§ **Task material**
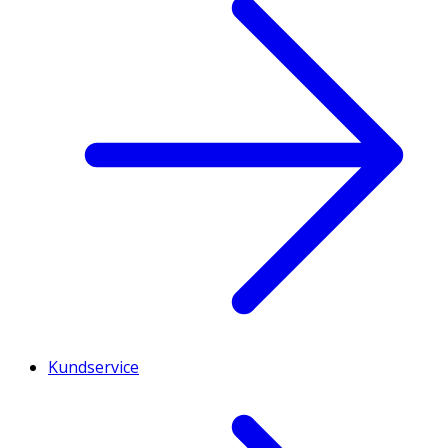
Kundservice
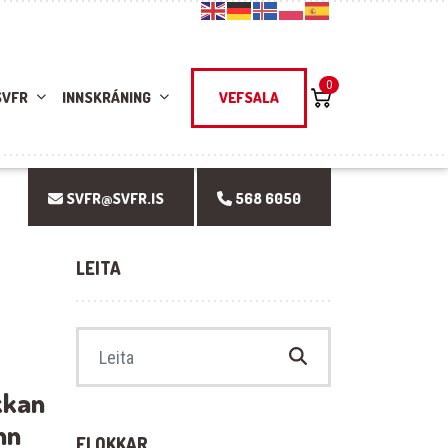
0
SVFR
INNSKRÁNING
VEFSALA
SVFR@SVFR.IS
568 6050
LEITA
Search for:
kkan
nn
FLOKKAR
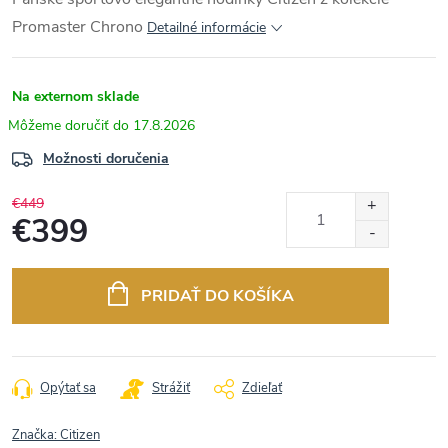
Promaster Chrono
Detailné informácie
Na externom sklade
17.8.2026
Možnosti doručenia
€449
€399
Jednotková
cena:
PRIDAŤ DO KOŠÍKA
Opýtať sa
Strážiť
Zdieľať
Značka:
Citizen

§ **Exercise directions**
Repeat the entries exactly, pictures left out.

§ **Problem solution**
Kundservice
0
SVFR
INNSKRÁNING
VEFSALA
SVFR@SVFR.IS
568 6050
LEITA
Search for:
kkan
nn
FLOKKAR
Promaster Chrono
Detailné informácie
Na externom sklade
17.8.2026
Možnosti doručenia
€449
€399
Jednotková
cena:
PRIDAŤ DO KOŠÍKA
Opýtať sa
Strážiť
Zdieľať
Značka:
Citizen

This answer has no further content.